Сначала никто особо не беспокоился, в том числе и второй оранжево-коричневый. Всякое бывает, в конце концов. Носок мог сохнуть дольше обычного, мог случайно оказаться на полке с одеждой — такое уже случалось, и в течение дня запропаший носок возращался на место. Но ни в этот день, ни в следующий носок не появился. Второй (он предпочитал считать себя левым) оранжево-коричневый носок сначала не беспокоился по-настоящему, потом уже просто делал вид, что не беспокоится. Но, наконец, он не выдержал.
— Куда делся правый носок? — спросил он у чёрных колготок, которые всегда лежали рядом на полке. Те только недоумённо изогнулись.
— Вы не видели мой правый носок? — обратился он тогда к двум других парам носков (остальные сушились после стирки). Но другие носки предпочитали не вмешиваться, да и сама мысль, что с ними может произойти то же — один из их пары может пропасть по-настоящему — ужасала настолько, что лучше вообще об этом не думать.
Затем носок хотел было обратиться к чулкам, но те были ужасно высокомерными и ни с кем не разговаривали.
Тогда он спросил у сгрудившихся у задней стенки трусов:
— Мой правый носок… оранжево-коричневый… может, кто-то видел его?
Те посовещались между собой, и одни — ярко-зелёные в белую полоску — ответили:
— Мы не видели, но мы можем спросить у одежды полкой ниже. У нас с ней есть кое-какие связи.
— Я буду очень благодарен!
Под «кое-какими связями» трусы подразумевали непарную гетру, которая несколько лет назад застряла в щели между полкой и стенкой шкафа да так и осталась. Гетра, несмотря на непарность, духом не падала и иногда вела переговоры от лица обитателей бельевой полки с обитателями одёжной полки.
Только и эти связи не помогли: через каких-то пять минут гетра ответила, и выяснилось, что никакой оранжево-коричневый (правый) носок не полку с одеждой не попал.

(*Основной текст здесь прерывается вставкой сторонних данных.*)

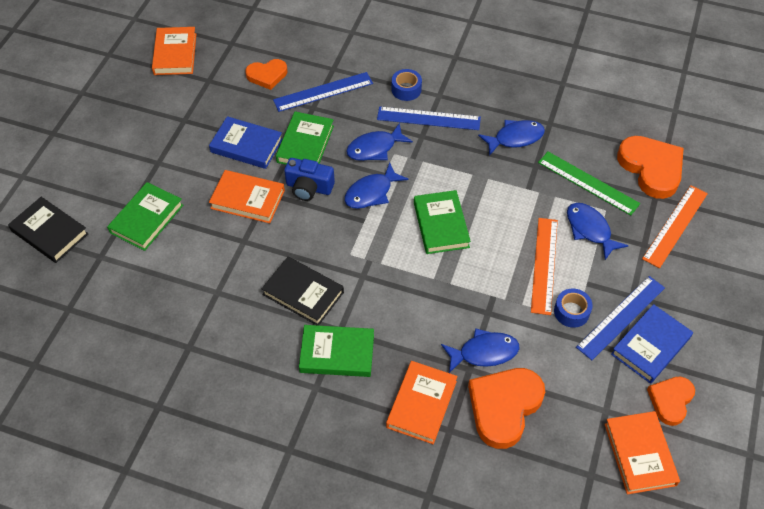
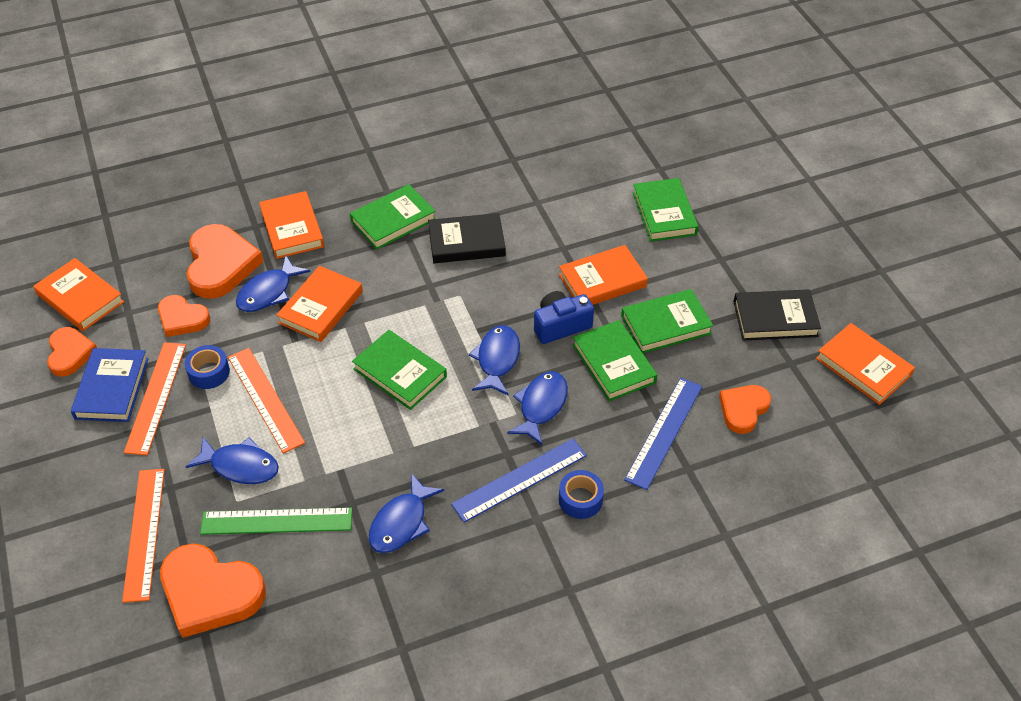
camera: 140 degrees right, 5 degrees down
(49, 232) = (722, 159): black book -> black book (775, 318)
(246, 145) = (666, 325): blue book -> green book
(454, 311) = (321, 307): none -> orange book
(565, 374) = (182, 318): none -> orange heart
(621, 317) = (156, 397): blue ruler -> orange ruler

После чего оранжево-коричневый носок впал в отчаяние. Сначала он ни с кем не разговаривал, а только тосковал в углу полки, почти рядом с трусами. Те его не осуждали, хотя мысль о парном сосуществовании и казалась им нелепой. Они-то сами, по их словам, обладали двойственной природой или даже тройственной, трудно сказать. Как бы то ни было идея множественности, заключённая в их сущности, избавлялись их от необходимости искать себе пару. Но — и этим трусы отличались от колготок — они признавали, что кому-то пара может быть необходима, а потому не смеялись над одиноким левым носком.
Через несколько дней носок не выдержал своего тоскливого молчания и принялся жаловаться на одиночество.
— Я не боюсь, — говорил он, ни к кому специально не обращаясь, — что меня выбросят, что я окончу жизнь среди пищевых отходов или в горе строительного мусора. Нет, это меня не страшно. Но я остался один, мне не с кем свернуться уютным шариком… а ведь мы поругались, и я даже не помню почему! Ах, если б только мы не ругались! Если б только из-за этой глупости мы не перестали сворачиваться шариком, мы не расстались бы, он не потерялся бы!..
Трусы ему сочувствовали, хотя по природе своей они не склонны были к утешению других, но и к осуждению тоже не были склонны, потому они только сочувственно шевелились и молчали.
Колготки, гордящиеся своей неразлучной парностью, своей, как они называли это, недостаточностью, то и дело прерывали долгие жалобы носка своими презрительными замечаниями:
— Как можно быть таким жалким! Так сильно зависеть от своей второй половины! Его даже не пытаются выбросить, ему ничто не грозит! И всё же он жалуется! Ах, меня вполне устраивает одиночество!